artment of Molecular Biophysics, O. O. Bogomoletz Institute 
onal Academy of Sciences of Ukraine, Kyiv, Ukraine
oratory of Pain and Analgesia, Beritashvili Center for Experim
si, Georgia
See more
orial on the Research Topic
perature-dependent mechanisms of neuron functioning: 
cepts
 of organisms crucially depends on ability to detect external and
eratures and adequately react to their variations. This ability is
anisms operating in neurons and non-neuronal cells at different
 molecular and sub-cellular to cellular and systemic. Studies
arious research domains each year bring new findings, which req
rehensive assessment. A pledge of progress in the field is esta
****
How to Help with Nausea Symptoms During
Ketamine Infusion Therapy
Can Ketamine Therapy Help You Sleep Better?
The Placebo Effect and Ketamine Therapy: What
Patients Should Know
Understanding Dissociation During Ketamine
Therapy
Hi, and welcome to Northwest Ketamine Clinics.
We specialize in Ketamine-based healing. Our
****
Required action:
Search the records for lines holding the word "ability", then copy each line you find.

Response:
 of organisms crucially depends on ability to detect external and
eratures and adequately react to their variations. This ability is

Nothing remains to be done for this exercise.